WHAT YOU WILL DO:
Within the material below, locate the line with "Dynamite ist die erste Achterbahn vom Typ" and the line with "Ulei de catina, 40 capsule, Hof", then return those two lines and all lines between them, exactly as written.

*** Opening of EXCERPTED DATA ***

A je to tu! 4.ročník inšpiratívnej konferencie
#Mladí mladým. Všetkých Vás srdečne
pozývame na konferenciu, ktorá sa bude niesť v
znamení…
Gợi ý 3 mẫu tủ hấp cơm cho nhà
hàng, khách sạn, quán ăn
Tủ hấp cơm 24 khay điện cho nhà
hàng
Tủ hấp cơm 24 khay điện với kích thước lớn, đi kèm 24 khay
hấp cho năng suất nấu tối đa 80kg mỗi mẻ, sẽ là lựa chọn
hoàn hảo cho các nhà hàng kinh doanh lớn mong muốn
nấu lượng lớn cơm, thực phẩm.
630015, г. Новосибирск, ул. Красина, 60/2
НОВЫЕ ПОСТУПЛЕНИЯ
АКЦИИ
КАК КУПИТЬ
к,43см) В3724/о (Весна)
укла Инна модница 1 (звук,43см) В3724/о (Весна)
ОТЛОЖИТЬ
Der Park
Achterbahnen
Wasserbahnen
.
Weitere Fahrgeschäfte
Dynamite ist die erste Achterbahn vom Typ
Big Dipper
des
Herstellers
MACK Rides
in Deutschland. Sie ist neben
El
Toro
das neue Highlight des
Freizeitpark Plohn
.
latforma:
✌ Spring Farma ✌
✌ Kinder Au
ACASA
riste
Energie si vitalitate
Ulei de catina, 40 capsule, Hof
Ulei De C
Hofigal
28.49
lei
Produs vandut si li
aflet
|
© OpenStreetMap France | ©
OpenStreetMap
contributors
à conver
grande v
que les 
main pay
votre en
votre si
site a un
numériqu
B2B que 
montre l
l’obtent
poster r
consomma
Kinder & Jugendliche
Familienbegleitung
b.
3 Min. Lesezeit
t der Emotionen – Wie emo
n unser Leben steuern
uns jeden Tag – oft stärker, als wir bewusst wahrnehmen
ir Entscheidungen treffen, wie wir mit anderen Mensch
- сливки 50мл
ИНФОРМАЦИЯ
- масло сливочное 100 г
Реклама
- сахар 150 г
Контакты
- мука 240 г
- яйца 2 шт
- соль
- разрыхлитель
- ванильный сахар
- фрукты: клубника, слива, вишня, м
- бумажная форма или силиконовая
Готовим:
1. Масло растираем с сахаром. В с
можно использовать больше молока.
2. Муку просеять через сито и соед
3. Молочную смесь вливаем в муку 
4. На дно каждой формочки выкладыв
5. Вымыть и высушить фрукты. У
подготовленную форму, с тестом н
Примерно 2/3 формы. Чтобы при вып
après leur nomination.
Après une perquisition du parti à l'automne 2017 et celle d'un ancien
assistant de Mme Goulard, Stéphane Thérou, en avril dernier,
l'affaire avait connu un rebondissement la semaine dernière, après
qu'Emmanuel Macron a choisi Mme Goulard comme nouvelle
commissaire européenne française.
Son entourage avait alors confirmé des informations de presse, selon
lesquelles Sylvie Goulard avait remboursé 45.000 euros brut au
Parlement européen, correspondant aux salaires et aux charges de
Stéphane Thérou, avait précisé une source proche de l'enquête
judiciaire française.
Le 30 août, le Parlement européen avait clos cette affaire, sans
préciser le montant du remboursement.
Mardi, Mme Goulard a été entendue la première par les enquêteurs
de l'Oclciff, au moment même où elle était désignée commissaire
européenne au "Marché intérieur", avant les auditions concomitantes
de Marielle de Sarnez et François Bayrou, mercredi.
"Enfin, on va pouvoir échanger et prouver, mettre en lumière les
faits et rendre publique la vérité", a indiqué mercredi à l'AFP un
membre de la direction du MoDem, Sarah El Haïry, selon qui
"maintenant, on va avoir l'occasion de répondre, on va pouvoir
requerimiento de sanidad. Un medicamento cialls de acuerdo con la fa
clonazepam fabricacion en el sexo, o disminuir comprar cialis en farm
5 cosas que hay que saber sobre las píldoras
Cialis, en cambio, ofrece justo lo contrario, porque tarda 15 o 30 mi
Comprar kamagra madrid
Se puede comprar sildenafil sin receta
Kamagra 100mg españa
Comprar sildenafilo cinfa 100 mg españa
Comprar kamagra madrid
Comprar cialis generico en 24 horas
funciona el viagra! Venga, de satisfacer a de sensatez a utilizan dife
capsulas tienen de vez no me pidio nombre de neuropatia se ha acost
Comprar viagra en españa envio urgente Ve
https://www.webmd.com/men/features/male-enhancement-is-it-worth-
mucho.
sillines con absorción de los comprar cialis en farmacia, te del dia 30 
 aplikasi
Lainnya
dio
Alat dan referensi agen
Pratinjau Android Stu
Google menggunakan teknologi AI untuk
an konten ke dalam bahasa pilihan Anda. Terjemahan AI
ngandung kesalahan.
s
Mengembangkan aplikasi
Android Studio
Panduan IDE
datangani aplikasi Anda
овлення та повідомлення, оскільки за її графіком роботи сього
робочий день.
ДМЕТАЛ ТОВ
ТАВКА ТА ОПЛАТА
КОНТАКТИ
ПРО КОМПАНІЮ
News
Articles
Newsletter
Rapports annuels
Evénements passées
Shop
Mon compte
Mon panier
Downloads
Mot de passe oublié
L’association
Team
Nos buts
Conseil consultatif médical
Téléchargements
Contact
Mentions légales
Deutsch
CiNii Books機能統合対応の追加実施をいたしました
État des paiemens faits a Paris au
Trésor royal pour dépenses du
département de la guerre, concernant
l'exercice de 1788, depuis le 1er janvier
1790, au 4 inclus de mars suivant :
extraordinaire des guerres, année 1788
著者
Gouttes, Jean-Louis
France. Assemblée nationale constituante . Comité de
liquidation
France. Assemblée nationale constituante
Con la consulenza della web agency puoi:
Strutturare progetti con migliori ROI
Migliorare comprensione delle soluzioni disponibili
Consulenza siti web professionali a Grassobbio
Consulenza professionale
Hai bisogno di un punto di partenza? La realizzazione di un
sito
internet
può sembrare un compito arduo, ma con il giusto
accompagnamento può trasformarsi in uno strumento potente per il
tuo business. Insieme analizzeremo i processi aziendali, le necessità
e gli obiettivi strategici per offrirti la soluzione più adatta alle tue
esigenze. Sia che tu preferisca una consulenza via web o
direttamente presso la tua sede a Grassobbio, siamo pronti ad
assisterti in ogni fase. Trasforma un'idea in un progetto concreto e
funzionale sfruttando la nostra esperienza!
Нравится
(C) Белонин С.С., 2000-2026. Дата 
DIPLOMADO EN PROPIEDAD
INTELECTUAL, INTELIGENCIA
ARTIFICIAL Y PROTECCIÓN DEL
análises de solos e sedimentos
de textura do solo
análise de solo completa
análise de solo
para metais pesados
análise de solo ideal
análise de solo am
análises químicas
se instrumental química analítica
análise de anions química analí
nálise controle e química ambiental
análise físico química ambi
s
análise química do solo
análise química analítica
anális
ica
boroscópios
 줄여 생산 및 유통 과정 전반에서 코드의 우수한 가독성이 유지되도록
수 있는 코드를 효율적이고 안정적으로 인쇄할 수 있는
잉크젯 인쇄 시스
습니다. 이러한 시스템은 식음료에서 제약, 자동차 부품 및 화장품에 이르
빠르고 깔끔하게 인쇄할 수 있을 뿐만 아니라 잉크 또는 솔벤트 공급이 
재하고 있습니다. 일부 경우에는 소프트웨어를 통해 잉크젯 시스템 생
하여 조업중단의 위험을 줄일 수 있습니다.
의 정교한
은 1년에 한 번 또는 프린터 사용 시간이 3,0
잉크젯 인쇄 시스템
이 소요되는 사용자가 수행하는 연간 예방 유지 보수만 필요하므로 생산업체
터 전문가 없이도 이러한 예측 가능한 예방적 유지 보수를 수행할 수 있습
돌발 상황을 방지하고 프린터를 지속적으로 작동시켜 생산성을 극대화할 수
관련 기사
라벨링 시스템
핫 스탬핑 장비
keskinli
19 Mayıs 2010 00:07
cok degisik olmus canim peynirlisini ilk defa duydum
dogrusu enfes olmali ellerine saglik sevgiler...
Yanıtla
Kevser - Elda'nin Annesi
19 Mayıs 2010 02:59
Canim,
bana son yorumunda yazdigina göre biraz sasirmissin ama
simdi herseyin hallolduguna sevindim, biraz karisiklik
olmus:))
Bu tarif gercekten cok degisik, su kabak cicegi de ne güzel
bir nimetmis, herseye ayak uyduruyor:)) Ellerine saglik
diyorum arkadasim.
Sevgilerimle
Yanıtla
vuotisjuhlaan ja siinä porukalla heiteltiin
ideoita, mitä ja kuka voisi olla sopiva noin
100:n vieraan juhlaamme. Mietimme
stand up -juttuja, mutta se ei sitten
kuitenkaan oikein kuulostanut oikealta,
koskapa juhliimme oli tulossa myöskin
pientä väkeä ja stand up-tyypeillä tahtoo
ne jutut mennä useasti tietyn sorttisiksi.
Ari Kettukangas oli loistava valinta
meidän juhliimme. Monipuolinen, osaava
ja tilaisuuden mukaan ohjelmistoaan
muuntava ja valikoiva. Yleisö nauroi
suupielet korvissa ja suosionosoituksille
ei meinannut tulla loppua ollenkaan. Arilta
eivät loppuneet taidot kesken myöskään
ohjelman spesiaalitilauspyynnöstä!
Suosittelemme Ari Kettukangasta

*** Close of EXCERPTED DATA ***

TASK ANSWER:
Dynamite ist die erste Achterbahn vom Typ
Big Dipper
des
Herstellers
MACK Rides
in Deutschland. Sie ist neben
El
Toro
das neue Highlight des
Freizeitpark Plohn
.
latforma:
✌ Spring Farma ✌
✌ Kinder Au
ACASA
riste
Energie si vitalitate
Ulei de catina, 40 capsule, Hof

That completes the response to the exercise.